The first part of the two clauses of Section 3 are “Treason against the United States shall consist only in levying war against them, or in adhering to their enemies, giving them aid and comfort,” and “The Congress shall have the power to declare the punishment of treason.”
The peculiarity of the introduction of this first clause is to be noticed: it is taken for granted that there is treason against the United States, and that it is expedient to limit it. The founders of our new government did not intend to have rash speech, or plots, or mere resistance to its authority punishable as the high crime of treason. They knew from the experience of their mother country the danger to personal liberty from constructive treason; so they limited the power to punish that offence, and gave it only in case of levying of war, or aiding and adhering to enemies.
It has been claimed by many writers North as well as South, that admitting secession to be illegal, the United States had no authority to use force against a seceding State. At the foundation of all government must be the right to maintain itself, and by force when necessary. There is no need of the declaration of this right. The establishment of a government implies the power to compel the obedience of its subjects.
This power in the government to punish as treason the levying of war against it applies directly and expressly to a State, or a combination of States, or a part of a State levying war. A foreign state, an enemy levying war, cannot commit treason. Its subjects owe no allegiance. Nor does a riot or a mob levy war. This making the levying of war treason was intended for powers within the National Government, like States and combination of States and parts of States. It was against some power that should have the organization and ability to levy or wage war; and the word levying is far reaching and extends beyond mere fighting. It could not have been intended for anything else than coercing such powers.
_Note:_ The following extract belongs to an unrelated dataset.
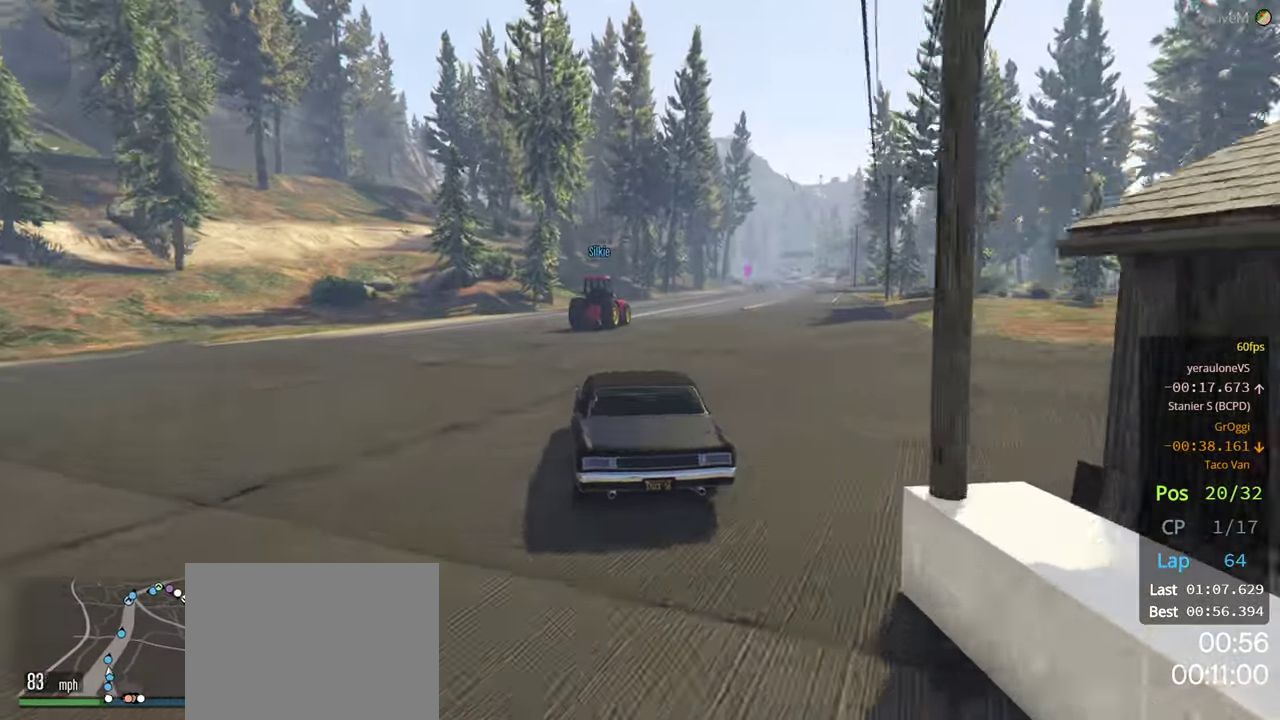
{"buttons": ["R2"], "left_stick": "right", "right_stick": "center", "events": [[133, "left_stick", "center"], [217, "left_stick", "right"], [367, "left_stick", "center"], [450, "left_stick", "right"]]}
That this law was understood to reach a citizen of a State resisting the authority of the United States is clearly shown by the letter of Luther Martin, a distinguished jurist, and also the Attorney-General of Maryland, and afterwards a leader of the bar in the United States Courts, and who as a lawyer was accustomed to consider the meaning of instruments like the Constitution. In this letter to the Legislature of Maryland objecting to the ratification of the Constitution, he declares that this clause was kept for the purpose of coercing a State. He wrote: “The time may come when it shall be the duty of a State in order to preserve itself from the oppression of the General Government to have recourse to the sword; in which case, the proposed form of government declares, that the State, and every one of its citizens who acts under its authority, are guilty of a direct act of treason,” and a citizen is thus put in the dilemma of being exposed to punishment, either by the State or the United States, however he may act. To prevent this, he writes, he offered an amendment that acts done under the authority of one or more States should not be deemed treason or punished as such; but this provision was not adopted.[18]
The interference of the United States with a State is expressly directed by another clause in the Constitution, that by which the United States is obliged to protect a State against domestic violence and guarantees to put down any government if it be not republican. There is no limit to this guaranty and it is no matter if the unrepublican government be established by a majority or unanimity of votes.
A sovereign government seldom, if ever, allows itself to be sued, and never gives the decision of a suit against itself or between itself and other governments to another jurisdiction. That is a direct surrender of sovereignty. The Constitution as originally adopted, gave to the United States judicial power in controversies to which the United States shall be a party, in controversies between two or more States, between a State and citizens of another State and between a State and foreign states, citizens, or subjects. The jurisdiction in suits by individuals against a State was afterwards taken away by the passage of an amendment to the Constitution, leaving however jurisdiction in controversies to which the United States shall be a party and between two or more States and a foreign State. The fact, however, remains, that the Constitution as formed and as adopted by the original States, (all that can claim to have been sovereign), did give jurisdiction to the United States over all claims, even those of individuals out of the State against the State, as if the State had no more political importance than a county or a town.